Men do not see the correlation between spending time and creating a great marriage. They have difficulty readily seeing how having dinner together or reading side by side, discussing news events and laughing, is going to directly affect their lives. On the other hand, every hour a man spends working gives him a concrete sense of how useful that time was. After that time spent, he'll have fewer calls to make, will have finished the email, will be closer to sending in the report, will have made more money working overtime. This allows him to measure his use of time in a way that he can't when spending it with his wife. Yes, men could measure the time they spent with their wives last night by whether they had sex. Again, a clear accomplishment—and an attitude that drives women mad because it looks like the reason he spent the time was to accomplish that objective. Most men are being nice not only for sex. Rather, they're always looking for a concrete measurement of success, and having sex is a pretty good one.

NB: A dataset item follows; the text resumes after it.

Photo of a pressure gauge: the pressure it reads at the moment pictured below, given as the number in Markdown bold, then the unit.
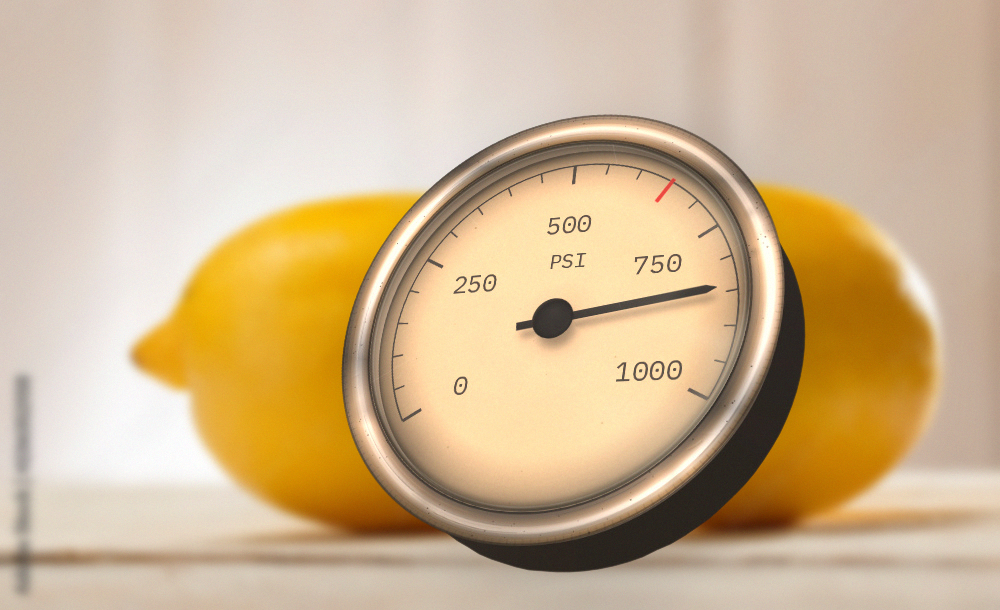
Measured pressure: **850** psi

Men need to learn from all of the women in my study that the true measure of a relationship is the good feelings of being loved and loving another. It's not something anyone can just make happen with a single gesture. If a man buys his wife a beautiful present, he shouldn't be surprised that she's complaining just a few days later that he's not paying her enough attention (yet many men seem shocked if this happens). One big gesture isn't going to do it. He wants her to understand how many hours it took him to work in order to make the money for that present. She wants him to understand that she'd rather have him to herself for all of that time he spent working to make the money for the present. That would be her most precious present.


How Women and Men View Time Differently
• Women view time as a message in itself that they are valued.
• Men view time largely as a vehicle to accomplish tasks.
• Women prefer ongoing time spent with their husbands to big presents.
• Men use presents as a way of giving time, showing they've spent time by working to afford the present.